* _OBJECTIVE_: Recast the material below as a two-column CSV with the headers field and value. Give one row per entry and put each field name and its value in a quoted field of its own, with any line breaks turned into spaces.

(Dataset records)
* * *

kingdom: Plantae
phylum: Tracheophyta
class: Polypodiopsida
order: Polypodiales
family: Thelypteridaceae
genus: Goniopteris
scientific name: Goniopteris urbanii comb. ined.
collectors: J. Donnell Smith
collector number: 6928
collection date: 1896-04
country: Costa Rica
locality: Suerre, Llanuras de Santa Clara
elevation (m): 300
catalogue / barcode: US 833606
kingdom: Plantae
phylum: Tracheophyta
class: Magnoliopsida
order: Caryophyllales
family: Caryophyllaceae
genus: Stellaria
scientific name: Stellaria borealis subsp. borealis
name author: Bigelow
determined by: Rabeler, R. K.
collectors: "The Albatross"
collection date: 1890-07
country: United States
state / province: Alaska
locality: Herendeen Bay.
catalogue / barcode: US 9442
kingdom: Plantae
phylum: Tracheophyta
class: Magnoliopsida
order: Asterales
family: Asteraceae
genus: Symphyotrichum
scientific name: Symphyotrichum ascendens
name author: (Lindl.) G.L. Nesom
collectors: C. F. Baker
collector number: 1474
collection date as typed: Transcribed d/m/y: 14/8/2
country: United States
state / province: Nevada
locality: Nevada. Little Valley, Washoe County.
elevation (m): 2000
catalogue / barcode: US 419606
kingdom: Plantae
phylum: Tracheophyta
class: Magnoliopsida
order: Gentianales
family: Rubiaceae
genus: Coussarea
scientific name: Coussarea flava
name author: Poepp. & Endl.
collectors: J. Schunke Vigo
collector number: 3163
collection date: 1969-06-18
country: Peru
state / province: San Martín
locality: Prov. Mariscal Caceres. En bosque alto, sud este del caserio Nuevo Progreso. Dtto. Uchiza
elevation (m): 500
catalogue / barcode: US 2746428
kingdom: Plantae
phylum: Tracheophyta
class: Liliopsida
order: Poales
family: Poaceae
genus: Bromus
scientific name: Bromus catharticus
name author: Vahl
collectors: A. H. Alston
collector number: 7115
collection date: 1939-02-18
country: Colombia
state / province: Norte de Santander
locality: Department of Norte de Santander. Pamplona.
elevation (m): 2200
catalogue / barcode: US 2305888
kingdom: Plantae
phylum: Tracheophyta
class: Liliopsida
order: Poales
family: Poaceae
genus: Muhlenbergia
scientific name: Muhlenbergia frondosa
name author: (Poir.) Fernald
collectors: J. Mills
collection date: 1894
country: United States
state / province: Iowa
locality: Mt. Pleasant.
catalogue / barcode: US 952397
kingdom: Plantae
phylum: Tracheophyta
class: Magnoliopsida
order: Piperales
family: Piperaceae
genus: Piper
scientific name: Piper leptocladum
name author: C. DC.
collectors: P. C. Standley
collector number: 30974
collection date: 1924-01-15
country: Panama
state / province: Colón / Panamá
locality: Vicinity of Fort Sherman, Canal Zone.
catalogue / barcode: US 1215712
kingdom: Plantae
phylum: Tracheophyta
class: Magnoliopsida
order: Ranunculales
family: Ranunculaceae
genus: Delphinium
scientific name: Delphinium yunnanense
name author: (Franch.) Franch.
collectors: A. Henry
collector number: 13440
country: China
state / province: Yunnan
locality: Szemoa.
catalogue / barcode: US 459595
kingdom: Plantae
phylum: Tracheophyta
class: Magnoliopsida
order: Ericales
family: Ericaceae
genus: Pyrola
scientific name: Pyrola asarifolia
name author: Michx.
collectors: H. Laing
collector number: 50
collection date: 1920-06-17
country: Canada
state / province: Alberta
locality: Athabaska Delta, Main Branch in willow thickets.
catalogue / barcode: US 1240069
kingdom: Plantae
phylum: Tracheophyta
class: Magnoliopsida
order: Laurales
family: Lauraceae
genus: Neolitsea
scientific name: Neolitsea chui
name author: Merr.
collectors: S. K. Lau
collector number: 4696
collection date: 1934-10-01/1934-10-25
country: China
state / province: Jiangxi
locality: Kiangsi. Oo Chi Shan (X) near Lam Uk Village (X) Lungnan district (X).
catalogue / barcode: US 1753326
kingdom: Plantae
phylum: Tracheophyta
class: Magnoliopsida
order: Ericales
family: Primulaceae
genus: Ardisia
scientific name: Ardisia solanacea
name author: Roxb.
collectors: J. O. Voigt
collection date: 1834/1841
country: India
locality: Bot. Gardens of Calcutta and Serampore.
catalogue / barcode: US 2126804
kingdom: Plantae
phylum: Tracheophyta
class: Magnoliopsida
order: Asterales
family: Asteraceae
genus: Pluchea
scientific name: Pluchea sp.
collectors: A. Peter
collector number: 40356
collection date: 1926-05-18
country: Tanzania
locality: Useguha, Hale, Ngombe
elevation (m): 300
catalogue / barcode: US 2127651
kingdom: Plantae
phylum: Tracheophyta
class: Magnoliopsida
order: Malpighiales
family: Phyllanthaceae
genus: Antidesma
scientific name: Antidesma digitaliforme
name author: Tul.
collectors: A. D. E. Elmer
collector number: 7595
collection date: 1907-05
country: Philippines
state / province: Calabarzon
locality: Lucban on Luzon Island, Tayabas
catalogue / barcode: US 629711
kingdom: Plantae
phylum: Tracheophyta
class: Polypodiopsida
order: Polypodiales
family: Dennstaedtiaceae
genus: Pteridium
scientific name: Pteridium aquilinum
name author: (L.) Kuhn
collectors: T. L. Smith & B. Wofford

* * *

* _RESPONSE TO THE EXERCISE_:
field,value
"kingdom:","Plantae"
"phylum:","Tracheophyta"
"class:","Polypodiopsida"
"order:","Polypodiales"
"family:","Thelypteridaceae"
"genus:","Goniopteris"
"scientific name:","Goniopteris urbanii comb. ined."
"collectors:","J. Donnell Smith"
"collector number:","6928"
"collection date:","1896-04"
"country:","Costa Rica"
"locality:","Suerre, Llanuras de Santa Clara"
"elevation (m):","300"
"catalogue / barcode:","US 833606"
"kingdom:","Plantae"
"phylum:","Tracheophyta"
"class:","Magnoliopsida"
"order:","Caryophyllales"
"family:","Caryophyllaceae"
"genus:","Stellaria"
"scientific name:","Stellaria borealis subsp. borealis"
"name author:","Bigelow"
"determined by:","Rabeler, R. K."
"collectors:","""The Albatross"""
"collection date:","1890-07"
"country:","United States"
"state / province:","Alaska"
"locality:","Herendeen Bay."
"catalogue / barcode:","US 9442"
"kingdom:","Plantae"
"phylum:","Tracheophyta"
"class:","Magnoliopsida"
"order:","Asterales"
"family:","Asteraceae"
"genus:","Symphyotrichum"
"scientific name:","Symphyotrichum ascendens"
"name author:","(Lindl.) G.L. Nesom"
"collectors:","C. F. Baker"
"collector number:","1474"
"collection date as typed:","Transcribed d/m/y: 14/8/2"
"country:","United States"
"state / province:","Nevada"
"locality:","Nevada. Little Valley, Washoe County."
"elevation (m):","2000"
"catalogue / barcode:","US 419606"
"kingdom:","Plantae"
"phylum:","Tracheophyta"
"class:","Magnoliopsida"
"order:","Gentianales"
"family:","Rubiaceae"
"genus:","Coussarea"
"scientific name:","Coussarea flava"
"name author:","Poepp. & Endl."
"collectors:","J. Schunke Vigo"
"collector number:","3163"
"collection date:","1969-06-18"
"country:","Peru"
"state / province:","San Martín"
"locality:","Prov. Mariscal Caceres. En bosque alto, sud este del caserio Nuevo Progreso. Dtto. Uchiza"
"elevation (m):","500"
"catalogue / barcode:","US 2746428"
"kingdom:","Plantae"
"phylum:","Tracheophyta"
"class:","Liliopsida"
"order:","Poales"
"family:","Poaceae"
"genus:","Bromus"
"scientific name:","Bromus catharticus"
"name author:","Vahl"
"collectors:","A. H. Alston"
"collector number:","7115"
"collection date:","1939-02-18"
"country:","Colombia"
"state / province:","Norte de Santander"
"locality:","Department of Norte de Santander. Pamplona."
"elevation (m):","2200"
"catalogue / barcode:","US 2305888"
"kingdom:","Plantae"
"phylum:","Tracheophyta"
"class:","Liliopsida"
"order:","Poales"
"family:","Poaceae"
"genus:","Muhlenbergia"
"scientific name:","Muhlenbergia frondosa"
"name author:","(Poir.) Fernald"
"collectors:","J. Mills"
"collection date:","1894"
"country:","United States"
"state / province:","Iowa"
"locality:","Mt. Pleasant."
"catalogue / barcode:","US 952397"
"kingdom:","Plantae"
"phylum:","Tracheophyta"
"class:","Magnoliopsida"
"order:","Piperales"
"family:","Piperaceae"
"genus:","Piper"
"scientific name:","Piper leptocladum"
"name author:","C. DC."
"collectors:","P. C. Standley"
"collector number:","30974"
"collection date:","1924-01-15"
"country:","Panama"
"state / province:","Colón / Panamá"
"locality:","Vicinity of Fort Sherman, Canal Zone."
"catalogue / barcode:","US 1215712"
"kingdom:","Plantae"
"phylum:","Tracheophyta"
"class:","Magnoliopsida"
"order:","Ranunculales"
"family:","Ranunculaceae"
"genus:","Delphinium"
"scientific name:","Delphinium yunnanense"
"name author:","(Franch.) Franch."
"collectors:","A. Henry"
"collector number:","13440"
"country:","China"
"state / province:","Yunnan"
"locality:","Szemoa."
"catalogue / barcode:","US 459595"
"kingdom:","Plantae"
"phylum:","Tracheophyta"
"class:","Magnoliopsida"
"order:","Ericales"
"family:","Ericaceae"
"genus:","Pyrola"
"scientific name:","Pyrola asarifolia"
"name author:","Michx."
"collectors:","H. Laing"
"collector number:","50"
"collection date:","1920-06-17"
"country:","Canada"
"state / province:","Alberta"
"locality:","Athabaska Delta, Main Branch in willow thickets."
"catalogue / barcode:","US 1240069"
"kingdom:","Plantae"
"phylum:","Tracheophyta"
"class:","Magnoliopsida"
"order:","Laurales"
"family:","Lauraceae"
"genus:","Neolitsea"
"scientific name:","Neolitsea chui"
"name author:","Merr."
"collectors:","S. K. Lau"
"collector number:","4696"
"collection date:","1934-10-01/1934-10-25"
"country:","China"
"state / province:","Jiangxi"
"locality:","Kiangsi. Oo Chi Shan (X) near Lam Uk Village (X) Lungnan district (X)."
"catalogue / barcode:","US 1753326"
"kingdom:","Plantae"
"phylum:","Tracheophyta"
"class:","Magnoliopsida"
"order:","Ericales"
"family:","Primulaceae"
"genus:","Ardisia"
"scientific name:","Ardisia solanacea"
"name author:","Roxb."
"collectors:","J. O. Voigt"
"collection date:","1834/1841"
"country:","India"
"locality:","Bot. Gardens of Calcutta and Serampore."
"catalogue / barcode:","US 2126804"
"kingdom:","Plantae"
"phylum:","Tracheophyta"
"class:","Magnoliopsida"
"order:","Asterales"
"family:","Asteraceae"
"genus:","Pluchea"
"scientific name:","Pluchea sp."
"collectors:","A. Peter"
"collector number:","40356"
"collection date:","1926-05-18"
"country:","Tanzania"
"locality:","Useguha, Hale, Ngombe"
"elevation (m):","300"
"catalogue / barcode:","US 2127651"
"kingdom:","Plantae"
"phylum:","Tracheophyta"
"class:","Magnoliopsida"
"order:","Malpighiales"
"family:","Phyllanthaceae"
"genus:","Antidesma"
"scientific name:","Antidesma digitaliforme"
"name author:","Tul."
"collectors:","A. D. E. Elmer"
"collector number:","7595"
"collection date:","1907-05"
"country:","Philippines"
"state / province:","Calabarzon"
"locality:","Lucban on Luzon Island, Tayabas"
"catalogue / barcode:","US 629711"
"kingdom:","Plantae"
"phylum:","Tracheophyta"
"class:","Polypodiopsida"
"order:","Polypodiales"
"family:","Dennstaedtiaceae"
"genus:","Pteridium"
"scientific name:","Pteridium aquilinum"
"name author:","(L.) Kuhn"
"collectors:","T. L. Smith & B. Wofford"